╭──
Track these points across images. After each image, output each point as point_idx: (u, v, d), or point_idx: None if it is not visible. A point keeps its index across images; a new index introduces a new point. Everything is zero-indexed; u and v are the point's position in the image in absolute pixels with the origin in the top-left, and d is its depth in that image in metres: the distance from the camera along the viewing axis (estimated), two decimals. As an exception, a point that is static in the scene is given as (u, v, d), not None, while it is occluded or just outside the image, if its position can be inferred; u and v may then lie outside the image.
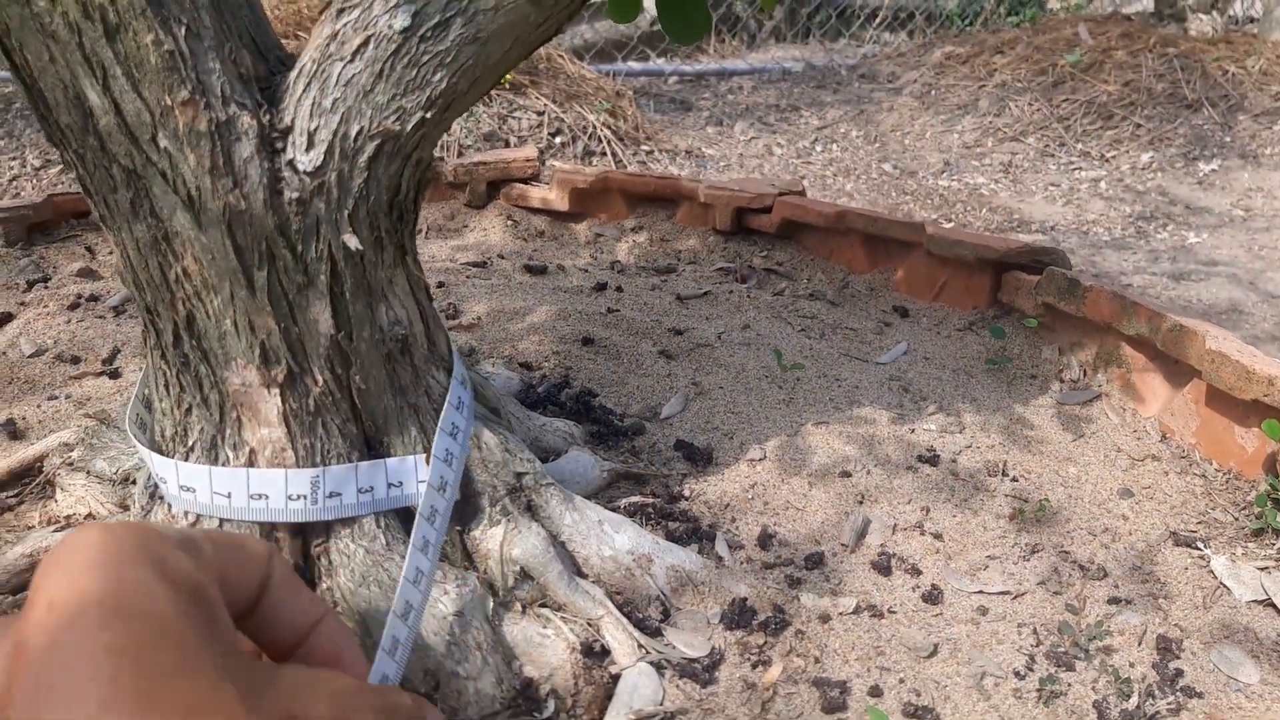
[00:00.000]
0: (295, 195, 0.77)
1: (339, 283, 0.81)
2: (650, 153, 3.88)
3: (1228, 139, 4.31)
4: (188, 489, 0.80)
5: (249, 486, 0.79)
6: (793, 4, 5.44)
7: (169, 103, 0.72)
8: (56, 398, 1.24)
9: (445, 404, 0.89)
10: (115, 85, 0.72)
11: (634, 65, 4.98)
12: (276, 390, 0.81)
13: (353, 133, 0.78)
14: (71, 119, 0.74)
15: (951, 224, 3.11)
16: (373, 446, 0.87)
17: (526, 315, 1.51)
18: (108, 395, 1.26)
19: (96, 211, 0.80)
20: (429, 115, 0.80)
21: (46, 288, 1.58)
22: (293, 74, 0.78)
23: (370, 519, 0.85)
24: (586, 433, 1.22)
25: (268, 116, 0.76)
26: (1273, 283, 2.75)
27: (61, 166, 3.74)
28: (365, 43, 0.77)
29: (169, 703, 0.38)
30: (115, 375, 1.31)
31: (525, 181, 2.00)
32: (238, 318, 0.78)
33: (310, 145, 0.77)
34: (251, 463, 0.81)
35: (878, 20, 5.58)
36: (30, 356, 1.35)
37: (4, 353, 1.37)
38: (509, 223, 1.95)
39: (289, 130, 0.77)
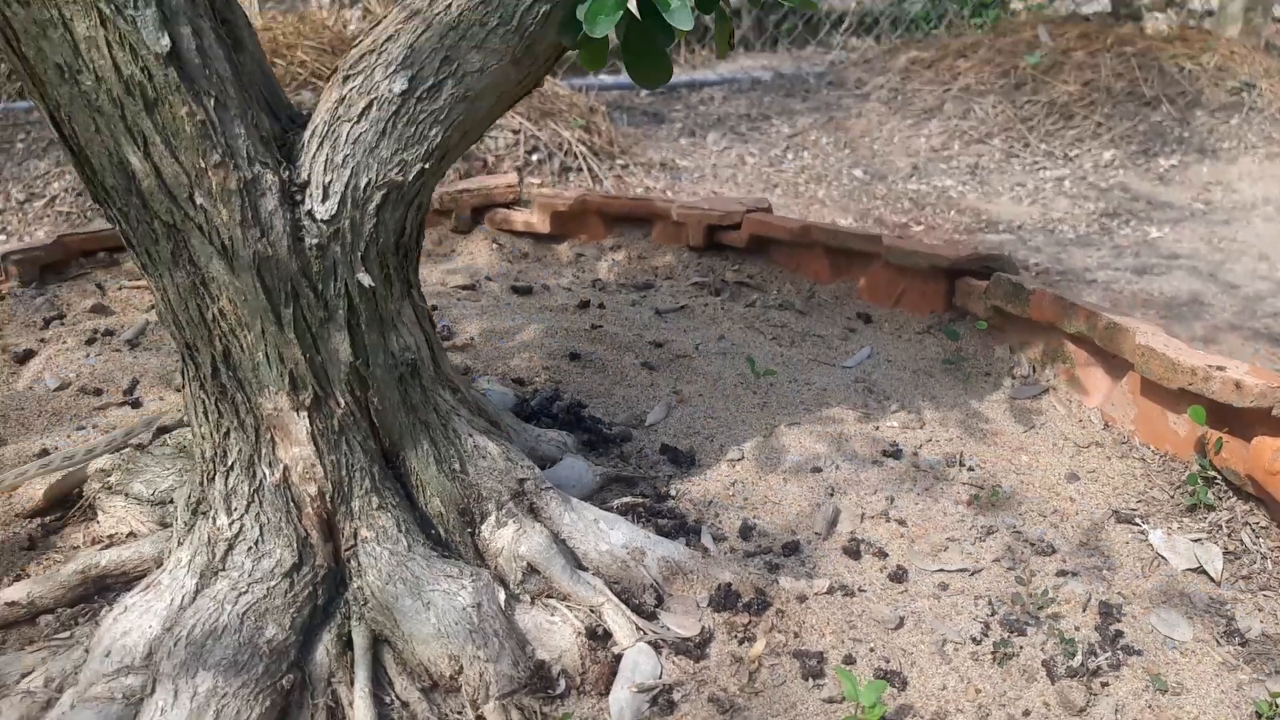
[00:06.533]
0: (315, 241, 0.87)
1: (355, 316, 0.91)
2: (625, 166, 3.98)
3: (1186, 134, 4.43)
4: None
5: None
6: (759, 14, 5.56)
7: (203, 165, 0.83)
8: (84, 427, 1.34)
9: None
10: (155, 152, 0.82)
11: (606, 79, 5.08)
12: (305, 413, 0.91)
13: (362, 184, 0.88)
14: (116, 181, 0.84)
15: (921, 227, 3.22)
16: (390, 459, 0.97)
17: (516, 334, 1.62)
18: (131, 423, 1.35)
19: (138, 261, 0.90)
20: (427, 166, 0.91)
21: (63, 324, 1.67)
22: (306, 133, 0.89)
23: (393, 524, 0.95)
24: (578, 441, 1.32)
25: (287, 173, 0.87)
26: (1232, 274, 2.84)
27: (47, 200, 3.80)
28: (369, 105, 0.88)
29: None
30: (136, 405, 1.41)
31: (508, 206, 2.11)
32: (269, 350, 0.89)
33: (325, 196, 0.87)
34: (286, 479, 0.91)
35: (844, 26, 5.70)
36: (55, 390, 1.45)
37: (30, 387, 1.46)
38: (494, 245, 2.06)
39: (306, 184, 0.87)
╰──
**Work to be completed:**
Please write out all the data again word for word, but not the pictures.

**Exercise solution:**
Track these points across images. After each image, output each point as point_idx: (u, v, d), or point_idx: None if it is not visible. A point keeps its index across images; a new index introduces a new point. Everything is zero-indexed; u and v are the point's position in the image in absolute pixels with the origin in the top-left, and d is its depth in that image in metres: the distance from the camera along the viewing axis (estimated), two decimals. As an exception, a point that is static in the scene is given as (u, v, d), not None, while it is occluded or just outside the image, if its position can be inferred; u and v may then lie outside the image.
[00:00.000]
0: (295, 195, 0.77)
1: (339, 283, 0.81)
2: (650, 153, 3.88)
3: (1228, 139, 4.31)
4: (188, 489, 0.80)
5: (249, 486, 0.79)
6: (793, 4, 5.44)
7: (169, 103, 0.72)
8: (56, 398, 1.24)
9: (445, 404, 0.89)
10: (115, 85, 0.72)
11: (634, 65, 4.98)
12: (276, 390, 0.81)
13: (353, 133, 0.78)
14: (71, 119, 0.74)
15: (951, 224, 3.11)
16: (373, 446, 0.87)
17: (526, 315, 1.51)
18: (108, 395, 1.26)
19: (96, 211, 0.80)
20: (429, 115, 0.80)
21: (46, 288, 1.58)
22: (293, 74, 0.78)
23: (370, 519, 0.85)
24: (586, 433, 1.22)
25: (268, 116, 0.76)
26: (1273, 283, 2.75)
27: (61, 166, 3.74)
28: (365, 43, 0.77)
29: (169, 703, 0.38)
30: (115, 375, 1.31)
31: (525, 181, 2.00)
32: (238, 318, 0.78)
33: (310, 145, 0.77)
34: (251, 463, 0.81)
35: (878, 20, 5.58)
36: (30, 356, 1.35)
37: (4, 353, 1.37)
38: (509, 223, 1.95)
39: (289, 130, 0.77)
[00:06.533]
0: (315, 241, 0.87)
1: (355, 316, 0.91)
2: (625, 166, 3.98)
3: (1186, 134, 4.43)
4: None
5: None
6: (759, 14, 5.56)
7: (203, 165, 0.83)
8: (84, 427, 1.34)
9: None
10: (155, 152, 0.82)
11: (606, 79, 5.08)
12: (305, 413, 0.91)
13: (362, 184, 0.88)
14: (116, 181, 0.84)
15: (921, 227, 3.22)
16: (390, 459, 0.97)
17: (516, 334, 1.62)
18: (131, 423, 1.35)
19: (138, 261, 0.90)
20: (427, 166, 0.91)
21: (63, 324, 1.67)
22: (306, 133, 0.89)
23: (393, 524, 0.95)
24: (578, 441, 1.32)
25: (287, 173, 0.87)
26: (1232, 274, 2.84)
27: (47, 200, 3.80)
28: (369, 105, 0.88)
29: None
30: (136, 405, 1.41)
31: (508, 206, 2.11)
32: (269, 350, 0.89)
33: (325, 196, 0.87)
34: (286, 479, 0.91)
35: (844, 26, 5.70)
36: (55, 390, 1.45)
37: (30, 387, 1.46)
38: (494, 245, 2.06)
39: (306, 184, 0.87)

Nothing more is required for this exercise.